To make it worse, the legislation, enacted in 2010, was made retroactive to January 1, 2007. So if a non-resident sold stock in an S corporation and decided to make the section 338(h)(10) election based on the Baum decision, the New York tax consequences were changed after the transaction was closed. The Department justified retroactivity by noting in the legislative history that the amendment was intended to “clarify” the existing statute and to correct the “erroneous” decisions of Baum and Mintz.

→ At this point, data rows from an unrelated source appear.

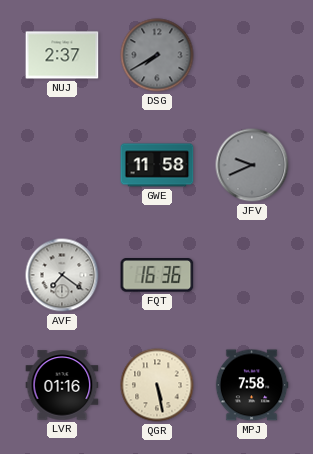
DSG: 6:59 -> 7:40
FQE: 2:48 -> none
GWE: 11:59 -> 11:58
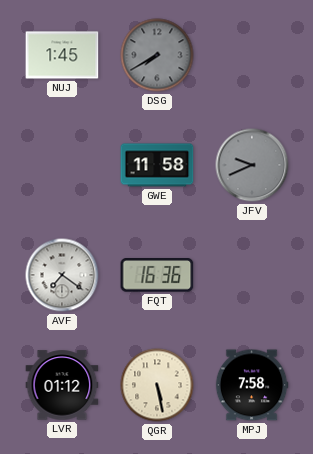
NUJ: 2:37 -> 1:45
LVR: 01:16 -> 01:12
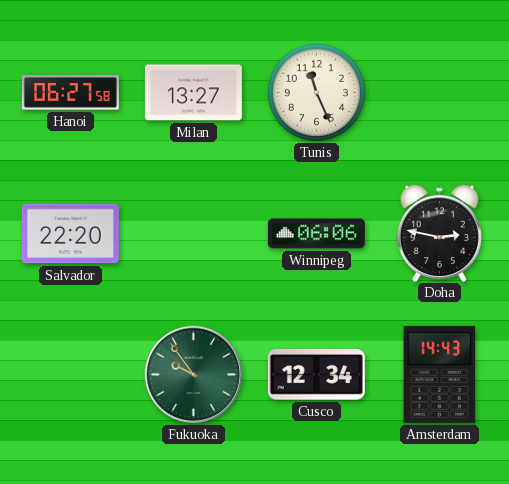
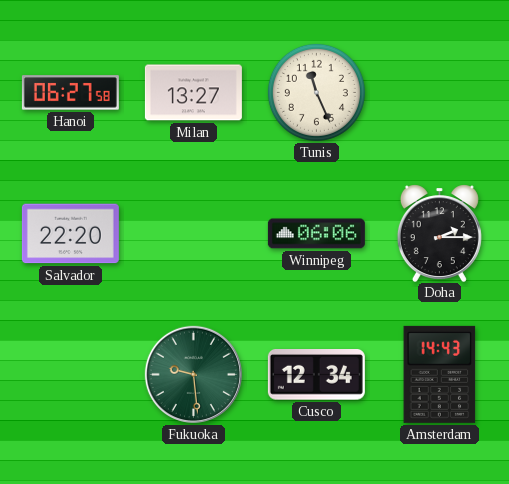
Doha: 2:47 -> 2:15
Fukuoka: 9:54 -> 9:29
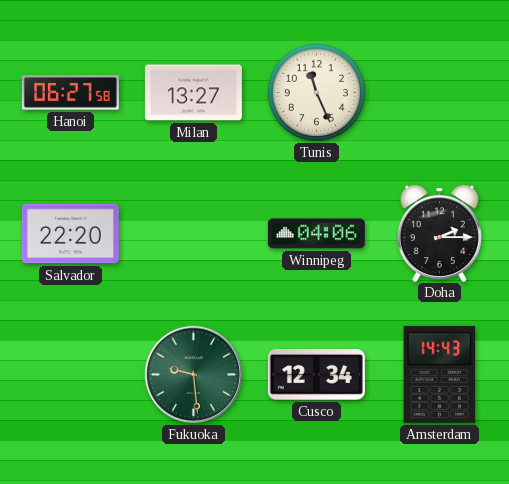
Winnipeg: 06:06 -> 04:06
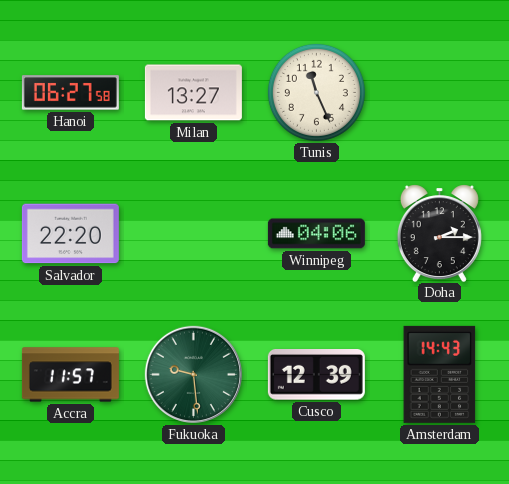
Accra: none -> 11:57
Cusco: 12:34 -> 12:39
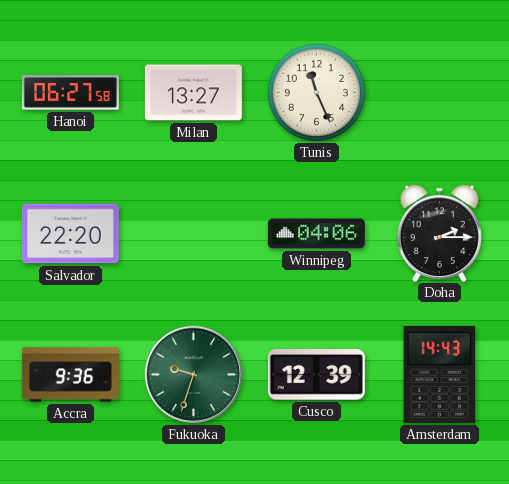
Accra: 11:57 -> 9:36
Fukuoka: 9:29 -> 9:33
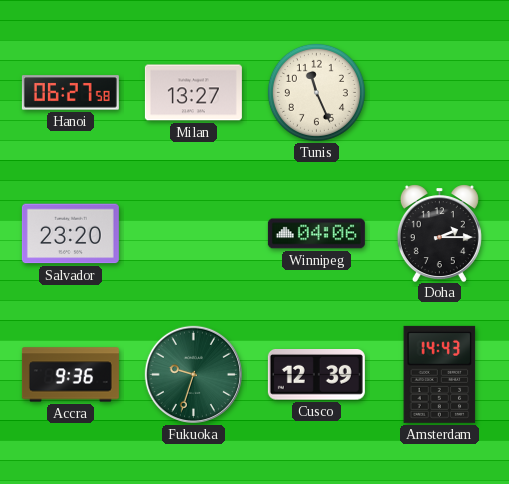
Salvador: 22:20 -> 23:20
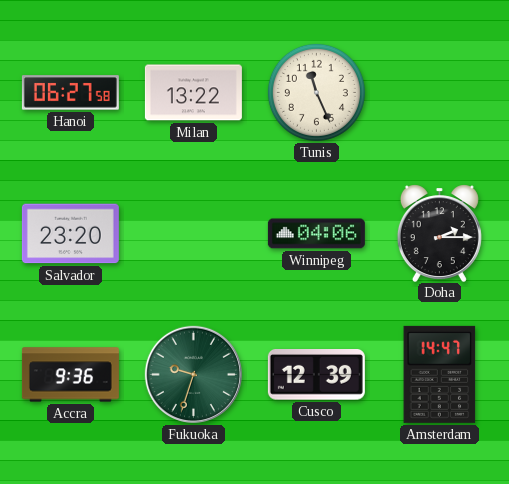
Milan: 13:27 -> 13:22
Amsterdam: 14:43 -> 14:47
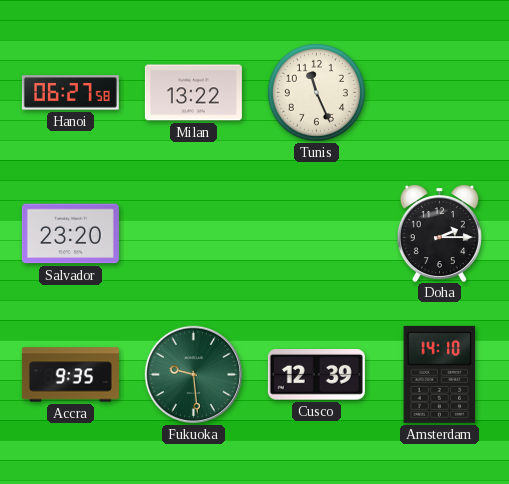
Winnipeg: 04:06 -> none
Accra: 9:36 -> 9:35
Fukuoka: 9:33 -> 9:29
Amsterdam: 14:47 -> 14:10
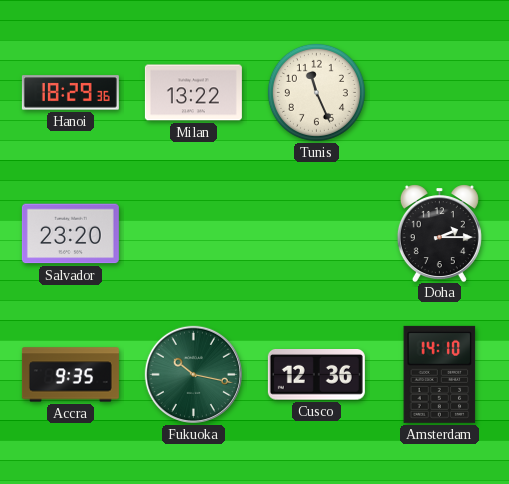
Hanoi: 06:27 -> 18:29
Fukuoka: 9:29 -> 10:17
Cusco: 12:39 -> 12:36
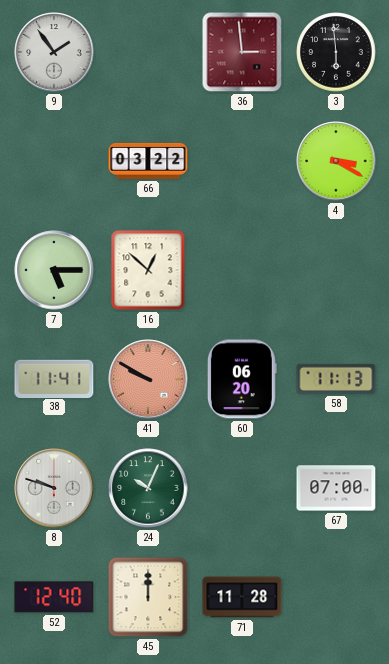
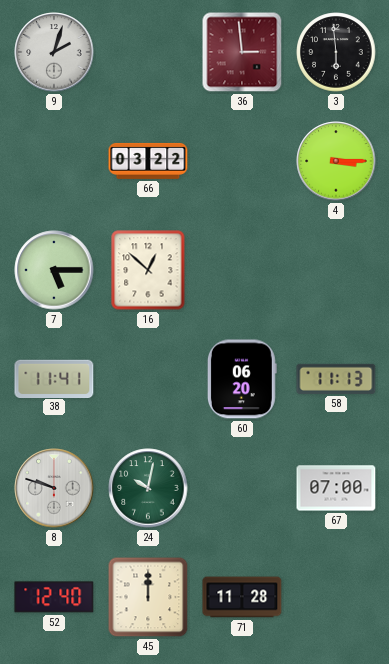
9: 1:54 -> 2:03
4: 3:20 -> 3:15
41: 9:50 -> none
24: 10:04 -> 10:02
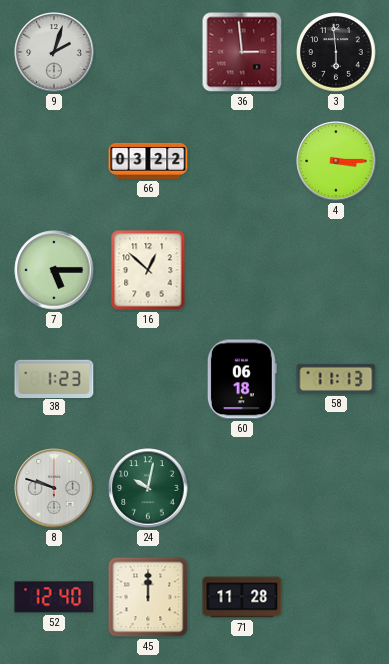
38: 11:41 -> 1:23
60: 06:20 -> 06:18
67: 07:00 -> none
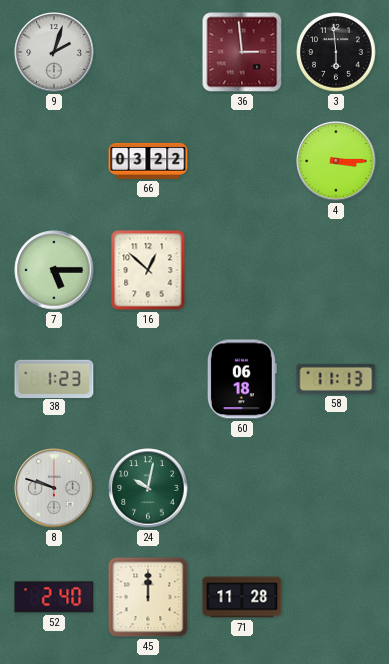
52: 12:40 -> 2:40
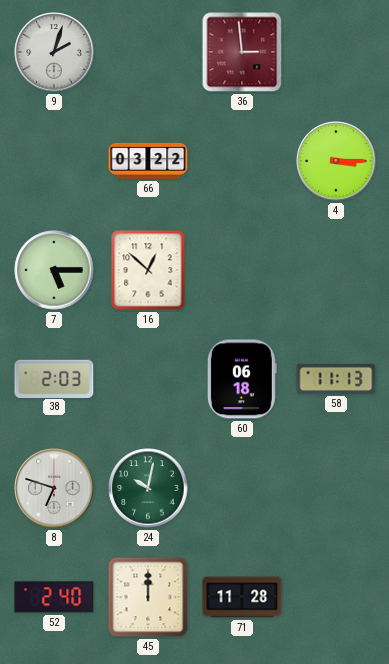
3: 5:59 -> none
38: 1:23 -> 2:03
8: 9:48 -> 6:48
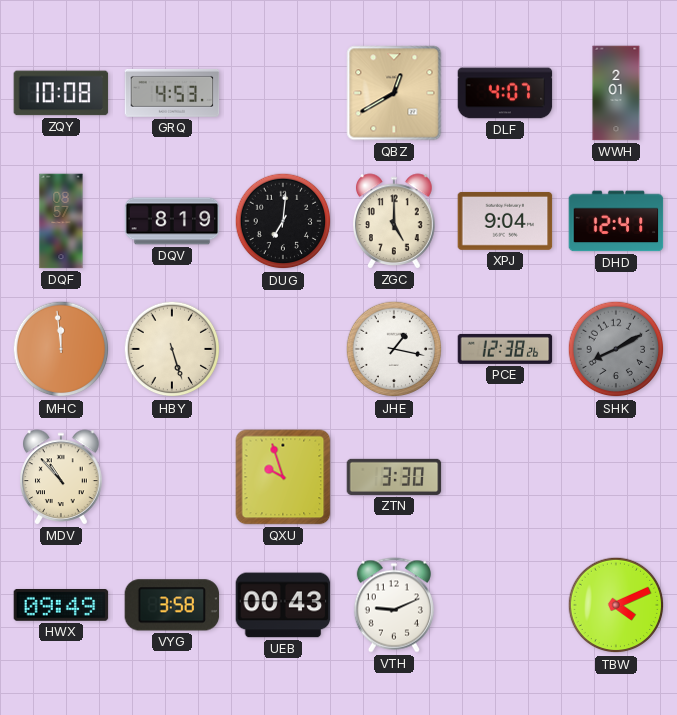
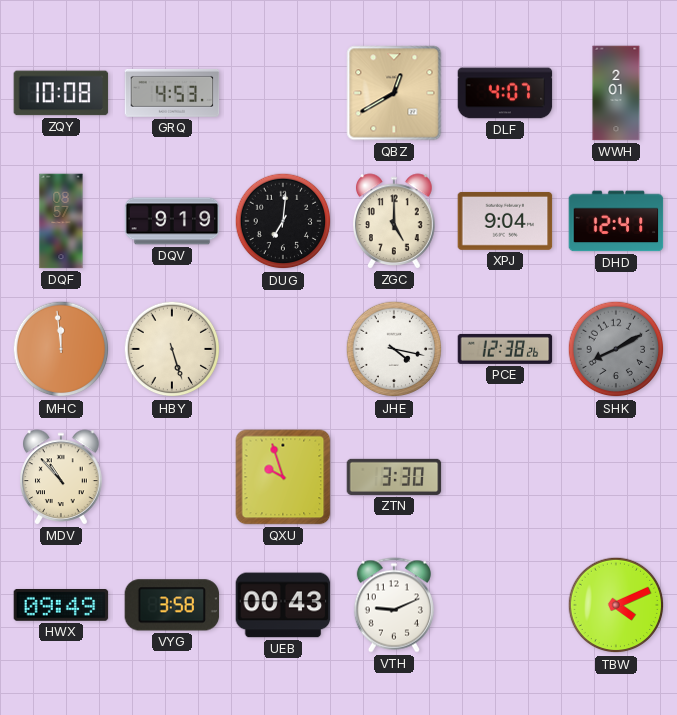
DQV: 8:19 -> 9:19
JHE: 1:17 -> 4:17
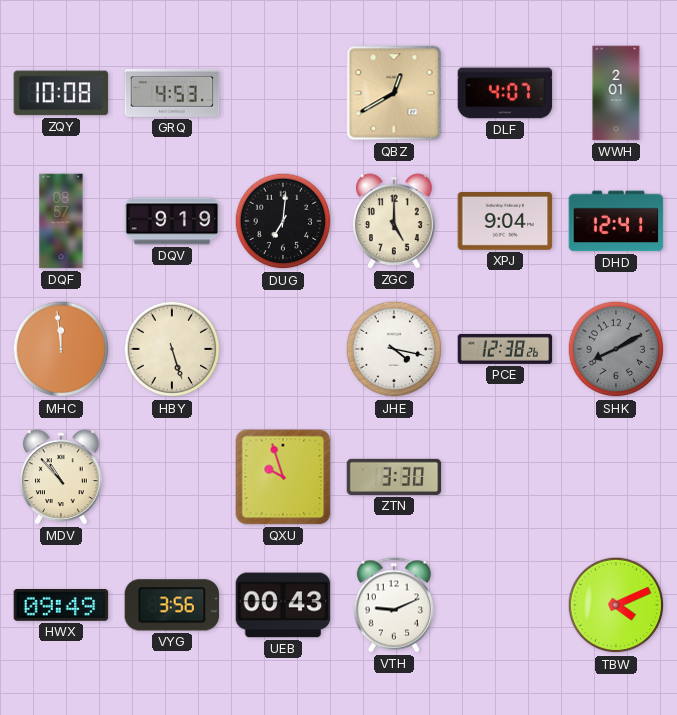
VYG: 3:58 -> 3:56
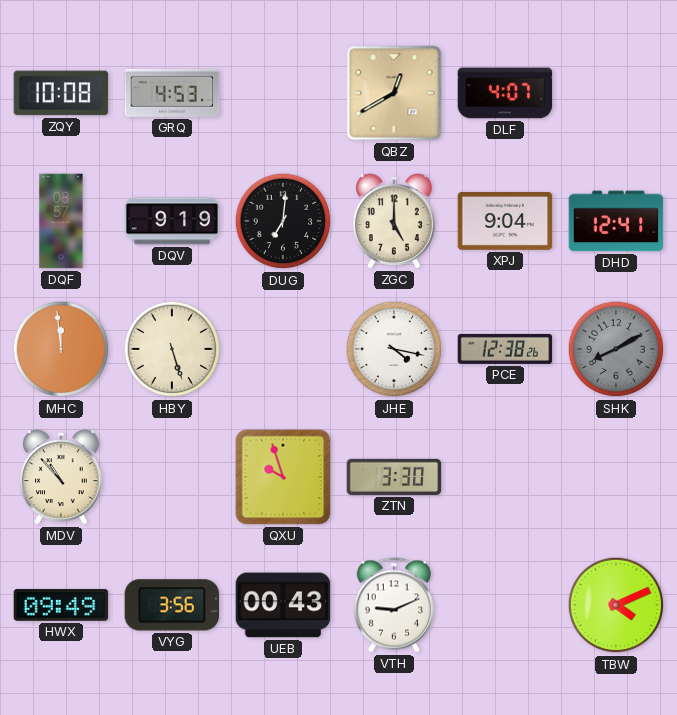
WWH: 2:01 -> none
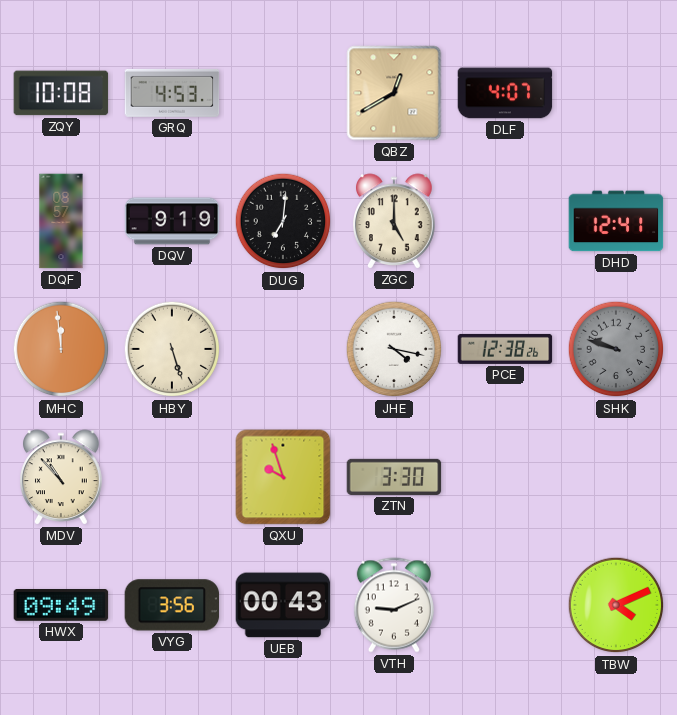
XPJ: 9:04 -> none
SHK: 8:10 -> 9:48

Many discussed whether the retroactive reach of the new law would be upheld. That question was answered, at least preliminarily, in September, 2012, when the Supreme Court of New York County ruled that the amended statute was not unconstitutional as applied to the plaintiffs and granted the State’s motion for summary judgment dismissing the complaint.5  The Court determined that the amendment did not enact “a wholly new tax” (as opposed to “amendments that bring about certain changes to the operation of the tax laws”) and reflected the “longstanding policies of the Department of Taxation and Finance.” The Court also held that the plaintiffs could not have relied on Baum or Mintz, because their transaction was in 2007, before these cases were decided in 2009. We understand that the ruling will be appealed.

One wonders how the Department’s interpretation of a statute, however long-standing, which does not appear to be supported by the language of the statute before amendment, could have been the law. Or how an amended statute which imposes tax where the Tax Appeals Tribunal held there was none could be said not to impose a new tax. Or how retroactively changing the rules years after transactions are closed can be justified. These questions may be resolved by the decision of a higher court.

Until then, taxpayers who are under audit for these transactions and are subject to the retroactive reach of the amendment would be wise to resolve the audit in a way that permits a refund claim to be filed, and then file a protective claim for refund. Without doing so, the issue may be resolved by the courts long after the statute of limitations for a refund has run, forever barring the claim for refund.


1 The non-resident shareholder would pay New York income tax on her share of the S corporation’s income allocated to New York.
2 Matter of Baum, DTA Nos. 820837 and 820838 (Tax Appeals Tribunal, 2009). The Tribunal also held that because the New York statute computed the income of the S corporation as if no S election had occurred, the section 338(h)(10) election was unavailable and had to be disregarded. In Matter of Mintz, DTA Nos. 821806 and 821807 (2009), an administrative law judge held that the installment sale contract distributed out to the shareholders of an S corporation following the sale of the corporation’s assets was not subject to New York income tax because it was treated by federal income tax provisions as payment received in exchange for the stock.
3 Tax Law section 632(a)(2).
4 This was the Department’s litigation position in the Baum case.
5 Caprio v. New York State Department of Taxation and Finance, Index No. 651176/2011E (New York Supreme Court, New York County, September 22, 2012). The Supreme Court is a trial court.